How sailing rocks of Death Valley 'move on their own' revealed
A new study has helped researchers unveil the mystery behind "moving", sailing rocks of Death Valley's Racetrack Playa.
A team of researchers from the Scripps Institution of Oceanography at UC San Diego, brought in a high-resolution weather station to measure wind at one-second intervals, and brought in 15 rocks fitted with GPS devices to capture the movement of the rocks, CNet reported.
The movement requires the perfect concatenation of events. First, the playa has to fill with water, which must be deep enough to form floating ice during winter, but still shallow enough that the rocks are exposed.
When the temperature drops at night, this pond freezes into thin sheets of "windowpane" ice, which then must be thick enough to maintain strength, but thin enough to move freely.
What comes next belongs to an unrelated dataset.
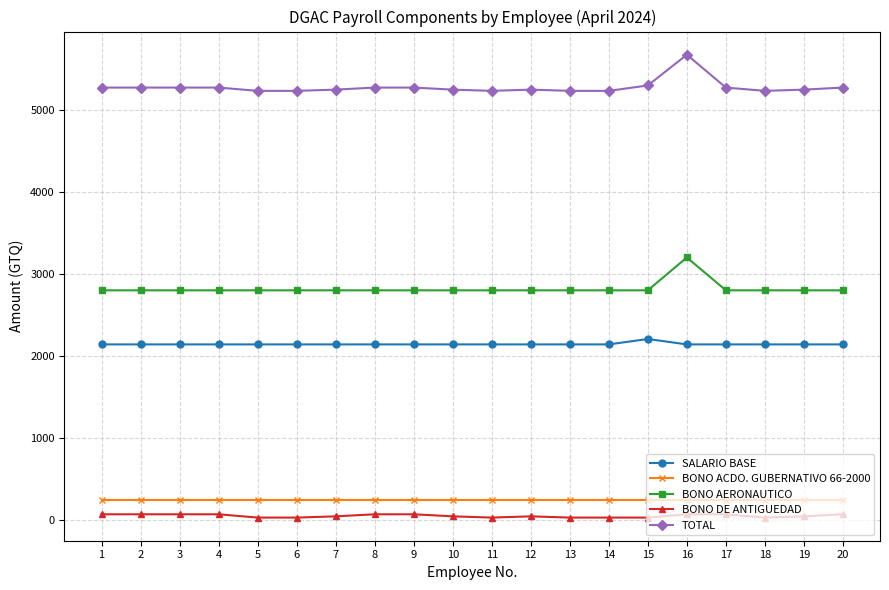

At how many categories does at least one series exceed 1996?

20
Finally, when the sun comes out, the ice melts and cracks into floating panels; these are blown across the playa by light winds, propelling the rocks in front of them.
The sheets of ice are only 0.25in thick, moving under winds of 10mph, pushing the rocks along at a speed of only a few inches per second, a speed which would almost be imperceptible at a distance unless someone knows what to look for.
The study is 'Sliding Rocks on Racetrack Playa, Death Valley National Park: First Observation of Rocks in Motion', is published in the journal PLOS One.